陰険な手口への後ろめたさを感じさせない連中のもとに、結を一人で向かわせるつもりは毛頭ないが、鴎の負傷は必ず避けなければいけないこと、そして結はそのためなら庵の制止を振り切るであろうことは頭に入れておかなければいけない。
「最初の要求には従う。俺は車で家から離れる」
クレアが前に進み出た。
「なら私も…」
「駄目だ」
ぴしゃりと言い放つ。
「経験不足は鴎君の死につながる。どちらも連れていくつもりはない。隠し部屋で連絡を待て」
悔しそうに眉が寄せられるが、今はフォローする時間も惜しい。
「向こうはどこかのタイミングで鴎君を京都に移動させるはずだ、そこで奪い返す」
黙りこんでいた結へ目を向ける。
「それでいいな?」
「…いえ」
縦に動くと予想していた頭が、横に二度振られる。
やっぱり連れて行けと駄々をこねるのかと思いきや、結は無言で代に近づいた。
「お父さんも手を貸してください」
「…!?」
言葉を失う庵の前で、代は静かに首を動かし娘と向かい合った。
「それってお願い?」
こいつは、それが今娘にかける言葉か。
沸騰した頭で横顔を睨みつける前に、結の声が聞こえた。
「いいえ、六城家当主としての依頼です」
結は奇妙に熱を感じさせない声音で続ける。
「鴎くんには印をつけていますね?」
「うん」
悪びれもせず即答する。
「報酬は“夜刻天”の依頼中の貸与、並びに依頼後の譲渡および“渡景綱”の所有権の認許、そして研究室の提供です」
「おい…」
「もともとそれが目的だったのではないですか」
「その通りだね」
代は首に手を当てると立ち上がった。
「それで依頼の内容は?」
「叔父の行動の補助を、行動中は叔父の指示を聞いてください」
「分かった、依頼を受けよう」
「おい…!」
結を思い留まらせようとした庵は、ひどく不安定に揺れる瞳に思わず言葉を飲み込む。
「敵は叔父の力を把握して、それでも勝つつもりでいると考えるのが自然です。

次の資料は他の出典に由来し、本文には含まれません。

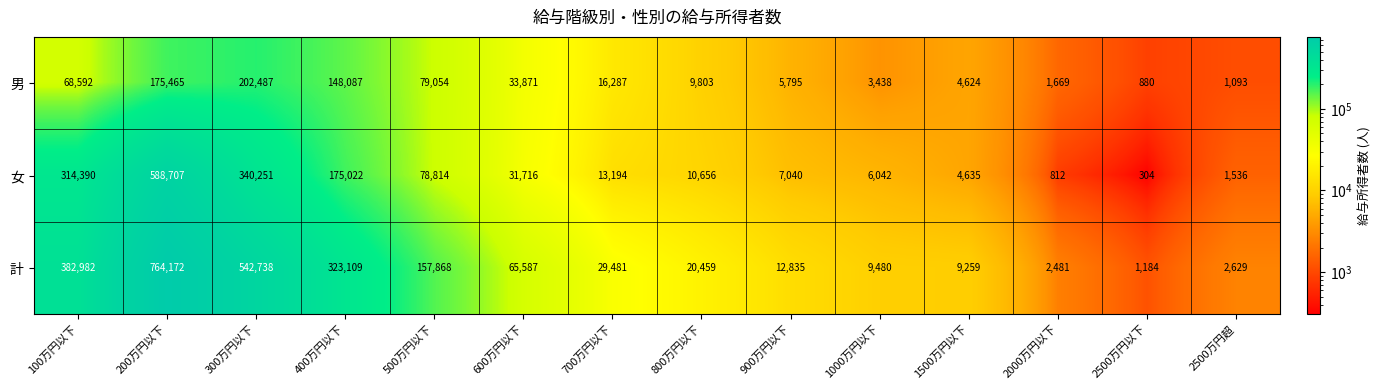

Is it true that 女 equals 65 at 2500万円以下?

False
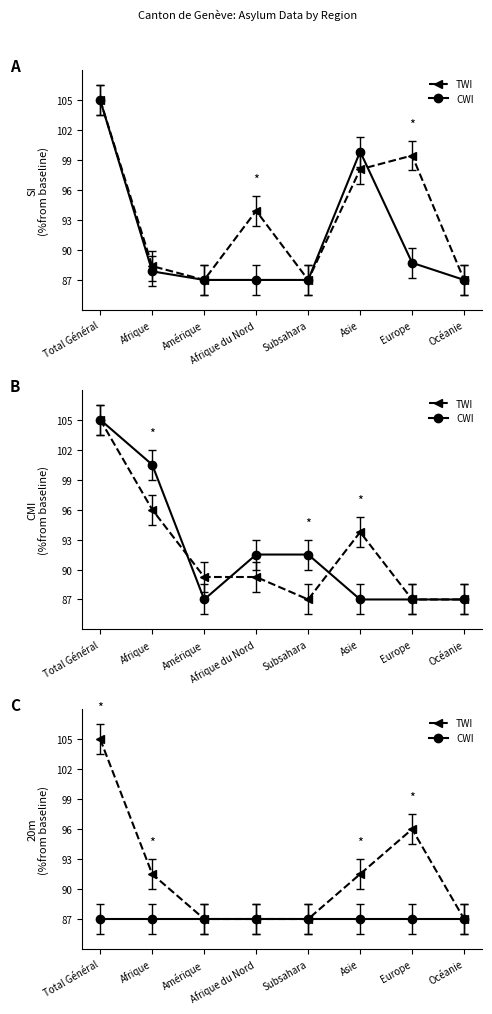

What is the label of the 7th point from the right?

Afrique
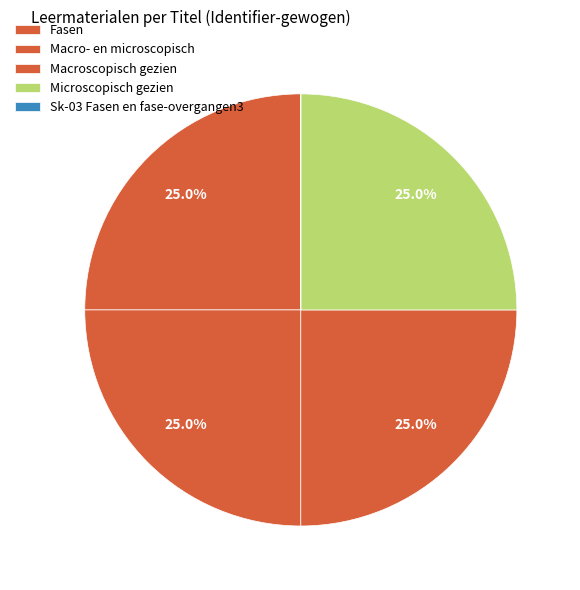

To the nearest percent, what is the average slice percentage?

20%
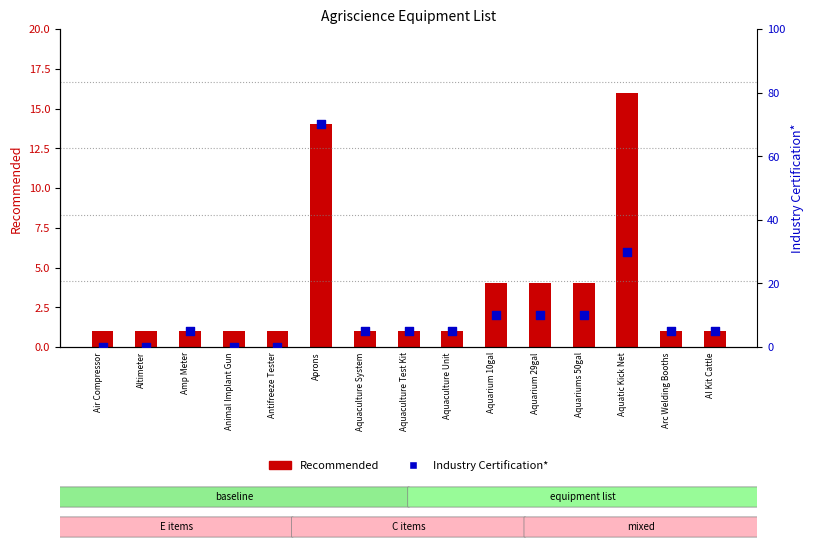

Which series has the largest Y range (max minus min)?

Industry Certification*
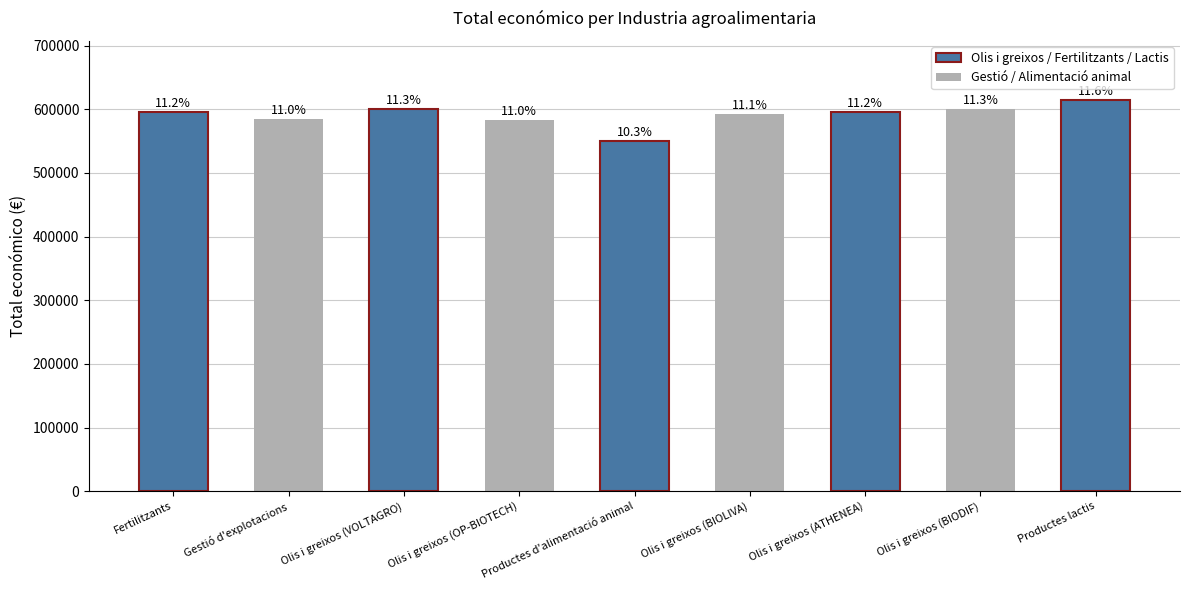

What is the greatest value displayed?

615375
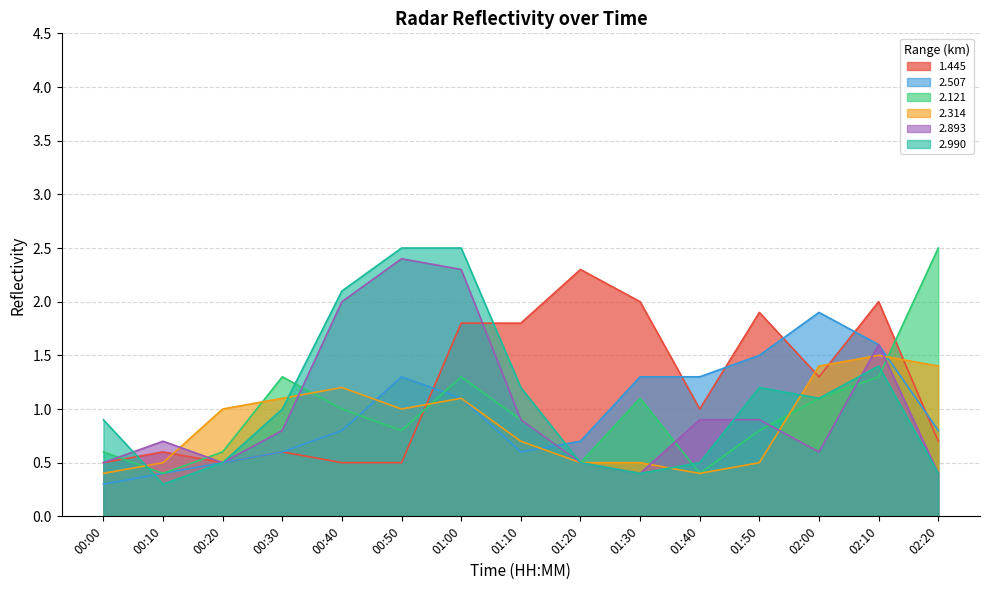

What is the total value across all series at 02:10?

9.4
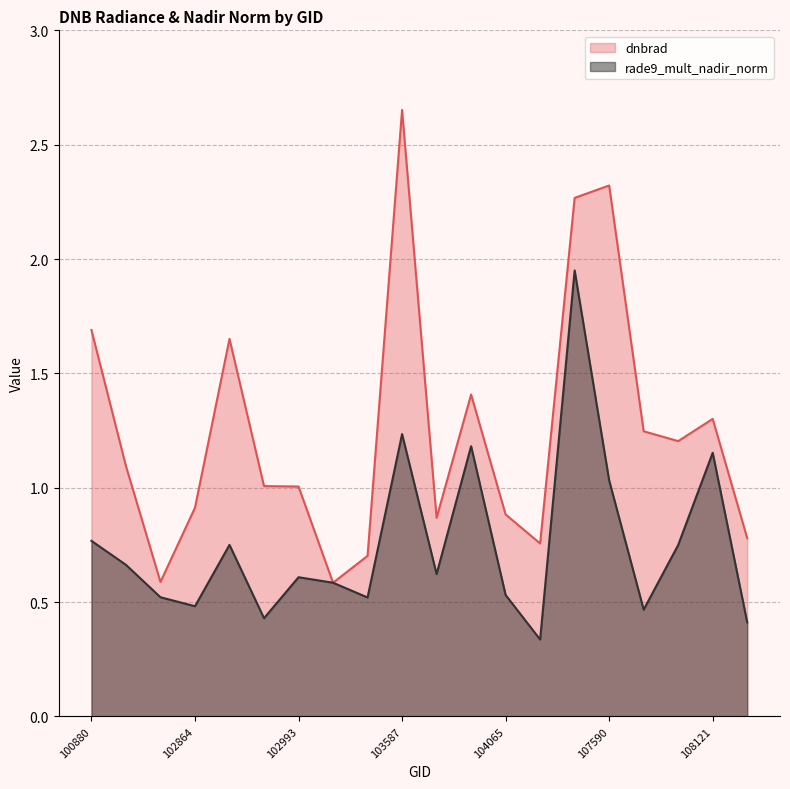

Between which two adjacent categories do dnbrad and rade9_mult_nadir_norm first intersect?

102993 and 103230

だったら、その計算はもう一、人即戦力の“可能種”を投入することで狂わせることができます」
表情は冷静であり、発言の内容も間違ってはいないが、喋る本人にどこかおかしな調子があり、庵は即座に返答ができなかった。
しかし、視界の端に映る時計が庵を責めたてる。
「当主としての意向です」
「…従うよ」
背中を預けて戦うなど、冗談ではない。不信感と嫌悪感、抱いているのはそれだけで、好意も信頼も存在しないのだ。
しかし、確かに、こいつがいれば話はまるで変わる。
優先すべきは鴎と結の安全であって、自分の個人的感情ではない。
理屈で不平の頭を押さえつけた庵は表情を殺すと、いつの間にか腰に着けていた巾着袋から軍帽を一つ取り出した。それを受け取った結が、そのまま代に差し出す。
「お願いします」
「うん」
代はそれを掴むと、頭にかぶせた。
「それじゃ行こうか?」
向けられた微笑に、庵は承諾したことをもう後悔していた。